- **Problem statement**
Return only those lines of the listing in which "Figure" appears.

- **Data shown**
* * * * *

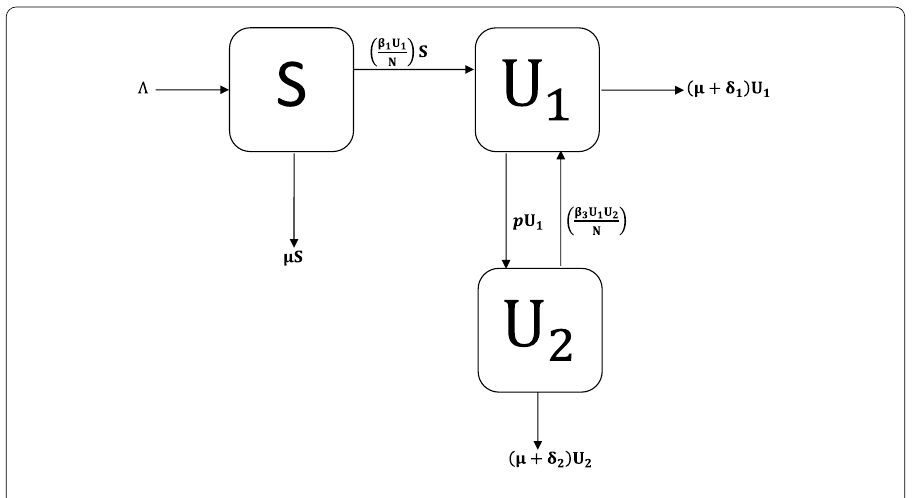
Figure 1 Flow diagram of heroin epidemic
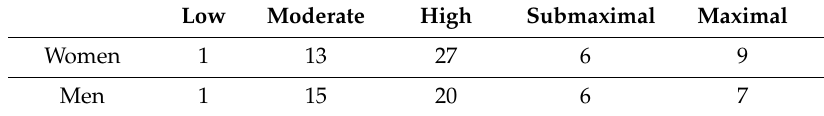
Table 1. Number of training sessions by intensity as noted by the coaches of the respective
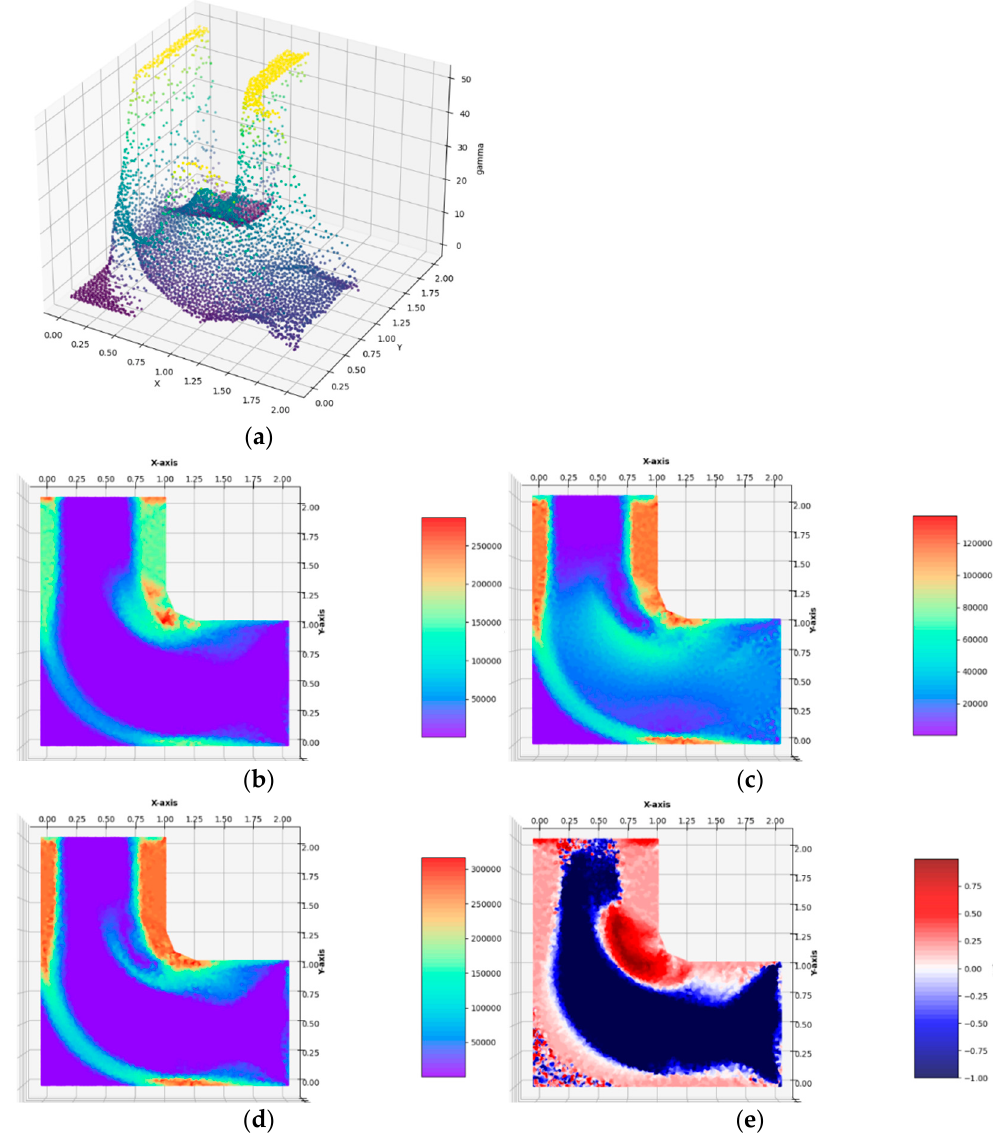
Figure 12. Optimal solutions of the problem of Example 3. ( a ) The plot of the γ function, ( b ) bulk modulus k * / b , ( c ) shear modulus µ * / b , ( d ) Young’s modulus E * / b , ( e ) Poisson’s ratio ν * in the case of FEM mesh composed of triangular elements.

* * * * *

- **Written answer**
Figure 1 Flow diagram of heroin epidemic
Figure 12. Optimal solutions of the problem of Example 3. ( a ) The plot of the γ function, ( b ) bulk modulus k * / b , ( c ) shear modulus µ * / b , ( d ) Young’s modulus E * / b , ( e ) Poisson’s ratio ν * in the case of FEM mesh composed of triangular elements.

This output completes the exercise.